"You know why his bow has cobwebs?" Leo continued. "He uses it to hunt for dates, but he can't find one!"

One of the nymphs laughed. Aurelia intensified that amusement, and some of the nymphs were trying not to giggle as well.

Narcissus turned and scowled at Leo. "Who are you?"

"I'm the Super-sized McShizzle, man!" Leo said. "I'm Leo Valdez, bad boy supreme. And the ladies love a bad boy." Leo winked at Aurelia and waved her over to do something. 

"Love a bad boy!" Echo said with a convincing squeal.

"Absolutely," Aurelia said, forcing an amazed look on her face as she stared at Leo. Her powers pulled focus onto them as she took his face in her hands and pressed her lips to his cheek. She let out a convincing giggle as she pulled away.

The nymphs were shocked, and slowly they all started to turn their backs on Narcissus.

Leo took out a pen and autographed the arm of one of the nymphs. "Narcissus is a loser! He's so weak, he can't bench-press a Kleenex. He's so lame, when you look up lame on Wikipedia, it's got a picture of Narcissus—only the picture's ugly, so no one ever checks it out."
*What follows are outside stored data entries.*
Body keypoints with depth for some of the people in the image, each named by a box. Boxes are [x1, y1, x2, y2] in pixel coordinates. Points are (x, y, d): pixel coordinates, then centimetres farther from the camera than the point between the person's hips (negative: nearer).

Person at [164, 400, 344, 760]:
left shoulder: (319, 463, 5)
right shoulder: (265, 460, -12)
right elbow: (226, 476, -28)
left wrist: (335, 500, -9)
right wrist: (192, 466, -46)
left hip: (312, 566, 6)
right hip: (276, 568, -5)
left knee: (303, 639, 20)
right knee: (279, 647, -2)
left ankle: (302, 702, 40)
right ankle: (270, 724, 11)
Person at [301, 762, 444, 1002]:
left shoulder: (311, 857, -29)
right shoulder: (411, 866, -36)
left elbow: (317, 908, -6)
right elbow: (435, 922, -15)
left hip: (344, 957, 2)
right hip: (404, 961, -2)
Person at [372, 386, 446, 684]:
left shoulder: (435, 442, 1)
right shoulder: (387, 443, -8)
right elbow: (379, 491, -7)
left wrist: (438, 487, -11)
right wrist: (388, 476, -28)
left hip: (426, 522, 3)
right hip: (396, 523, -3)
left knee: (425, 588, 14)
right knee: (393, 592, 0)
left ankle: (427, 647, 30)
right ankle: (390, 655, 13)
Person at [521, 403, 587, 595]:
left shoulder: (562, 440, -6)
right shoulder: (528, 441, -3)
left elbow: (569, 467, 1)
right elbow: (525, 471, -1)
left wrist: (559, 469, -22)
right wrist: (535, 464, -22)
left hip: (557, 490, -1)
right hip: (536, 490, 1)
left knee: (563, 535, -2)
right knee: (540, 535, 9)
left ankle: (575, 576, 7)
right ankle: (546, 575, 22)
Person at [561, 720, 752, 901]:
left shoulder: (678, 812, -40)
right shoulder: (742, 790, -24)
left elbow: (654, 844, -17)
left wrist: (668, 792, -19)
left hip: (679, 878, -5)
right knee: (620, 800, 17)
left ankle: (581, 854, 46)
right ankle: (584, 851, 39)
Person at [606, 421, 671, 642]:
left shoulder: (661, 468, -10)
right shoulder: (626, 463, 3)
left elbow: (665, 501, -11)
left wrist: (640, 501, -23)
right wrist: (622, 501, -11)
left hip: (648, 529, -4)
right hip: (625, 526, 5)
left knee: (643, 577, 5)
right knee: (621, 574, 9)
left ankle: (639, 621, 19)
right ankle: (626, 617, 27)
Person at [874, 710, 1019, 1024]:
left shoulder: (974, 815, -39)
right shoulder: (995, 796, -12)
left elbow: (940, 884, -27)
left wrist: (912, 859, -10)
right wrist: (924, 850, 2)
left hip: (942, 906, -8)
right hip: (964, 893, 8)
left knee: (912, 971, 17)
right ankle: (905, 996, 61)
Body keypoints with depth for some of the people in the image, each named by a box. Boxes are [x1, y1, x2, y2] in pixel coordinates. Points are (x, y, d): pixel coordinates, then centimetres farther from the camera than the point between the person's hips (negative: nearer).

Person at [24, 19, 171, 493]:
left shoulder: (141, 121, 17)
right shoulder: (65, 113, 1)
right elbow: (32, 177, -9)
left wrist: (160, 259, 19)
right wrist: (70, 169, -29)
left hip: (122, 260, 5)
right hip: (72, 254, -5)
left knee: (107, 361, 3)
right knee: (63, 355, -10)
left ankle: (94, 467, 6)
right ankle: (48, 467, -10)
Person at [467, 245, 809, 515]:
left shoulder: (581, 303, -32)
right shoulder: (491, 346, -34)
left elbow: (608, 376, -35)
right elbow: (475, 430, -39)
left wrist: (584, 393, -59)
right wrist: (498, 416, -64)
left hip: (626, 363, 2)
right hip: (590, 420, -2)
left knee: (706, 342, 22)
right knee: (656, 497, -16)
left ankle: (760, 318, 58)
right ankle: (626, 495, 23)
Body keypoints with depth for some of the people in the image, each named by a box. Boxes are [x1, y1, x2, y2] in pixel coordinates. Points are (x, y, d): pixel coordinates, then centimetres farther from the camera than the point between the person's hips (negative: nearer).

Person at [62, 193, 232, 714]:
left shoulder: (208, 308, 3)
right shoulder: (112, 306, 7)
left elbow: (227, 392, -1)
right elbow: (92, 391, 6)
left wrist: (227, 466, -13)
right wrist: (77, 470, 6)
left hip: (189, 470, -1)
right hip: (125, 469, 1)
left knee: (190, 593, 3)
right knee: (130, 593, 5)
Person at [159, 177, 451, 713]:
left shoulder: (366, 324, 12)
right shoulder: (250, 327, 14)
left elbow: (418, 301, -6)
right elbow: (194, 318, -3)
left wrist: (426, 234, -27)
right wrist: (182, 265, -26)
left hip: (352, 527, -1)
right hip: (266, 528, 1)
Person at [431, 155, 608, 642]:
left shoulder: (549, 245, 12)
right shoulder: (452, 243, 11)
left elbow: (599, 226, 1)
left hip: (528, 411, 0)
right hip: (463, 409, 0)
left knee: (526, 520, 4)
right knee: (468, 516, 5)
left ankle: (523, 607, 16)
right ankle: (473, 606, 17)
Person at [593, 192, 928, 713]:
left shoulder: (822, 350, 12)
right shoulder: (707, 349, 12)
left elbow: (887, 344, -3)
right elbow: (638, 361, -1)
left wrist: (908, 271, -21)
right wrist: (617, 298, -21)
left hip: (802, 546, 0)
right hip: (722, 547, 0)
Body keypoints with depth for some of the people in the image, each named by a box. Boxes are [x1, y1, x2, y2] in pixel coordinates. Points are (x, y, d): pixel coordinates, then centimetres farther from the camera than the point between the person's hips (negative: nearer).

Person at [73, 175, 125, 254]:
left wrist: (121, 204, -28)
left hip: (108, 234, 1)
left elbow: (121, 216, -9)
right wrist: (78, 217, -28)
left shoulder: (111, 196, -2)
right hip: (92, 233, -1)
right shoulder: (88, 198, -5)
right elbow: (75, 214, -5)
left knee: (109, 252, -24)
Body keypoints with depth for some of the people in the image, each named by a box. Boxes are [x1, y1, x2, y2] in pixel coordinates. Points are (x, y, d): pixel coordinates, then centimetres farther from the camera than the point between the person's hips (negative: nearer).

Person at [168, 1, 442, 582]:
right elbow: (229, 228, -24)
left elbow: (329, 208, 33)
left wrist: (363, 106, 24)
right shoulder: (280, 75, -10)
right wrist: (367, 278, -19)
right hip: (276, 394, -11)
Narcissus knit his handsome eyebrows. His face was turning from bronze to salmon pink. For a moment, he'd truly forgotten about the pond. Aurelia could see the sheet of bronze sinking into the sand.

"What are you talking about?" Narcissus demanded. "I am amazing. Everyone knows that."

"Amazing as in pure suck," Leo said. "If I was as suck as you, I'd drown myself. Oh, wait, you already did that."

Another nymph giggled. Then another. Narcissus growled, which did make him look a little less handsome. Meanwhile Leo beamed and wiggled his eyebrows over his goggles and spread his arms, gesturing from applause.

"That's right!" he said, taking Aurelia's hand and spinning her once. "Team Leo for the win!"

"Team Leo for the win!" Echo shouted. She'd wriggled into the mob of nymphs, and because she was so hard to see, the nymphs apparently thought the voice came from one of their own.

"Oh my gods, I am so awesome!" Leo bellowed.

"So awesome!" Echo yelled.

"He is funny," a nymph ventured.

"And cute, in a scrawny way," another said.

"Scrawny?" Leo asked. "Baby, I invented scrawny. Scrawny is the new sizzling hot. And I GOT the scrawny. Narcissus? He's such a loser even the Underworld didn't want him. He couldn't get the ghost girls to date him."

"Eww," said a nymph.

"Eww!" Echo agreed.

"Stop!" Narcissus got to his feet. "That is not right! This person is obviously not awesome, so he must be ..." He struggled for the right words. It had probably been a long time since he'd talked about anything other than himself. "He must be tricking us."

Apparently Narcissus wasn't completely stupid. Realization dawned on his face. He turned back to the pond. "The bronze mirror is gone! My reflection! Give me back to me!"

"Team Leo!" one of the nymphs squeaked. But the others returned their attention to Narcissus.

"I'm the beautiful one," Narcissus insisted. "He's stolen my mirror, and I'm going to leave unless we get it back."

The girls gasped. Aurelia lost her grip on them. One pointed. "There!"

Hazel was atop of the crater, running away as fast as she could while lugging a large sheet of bronze. "Get it back!" cried a nymph.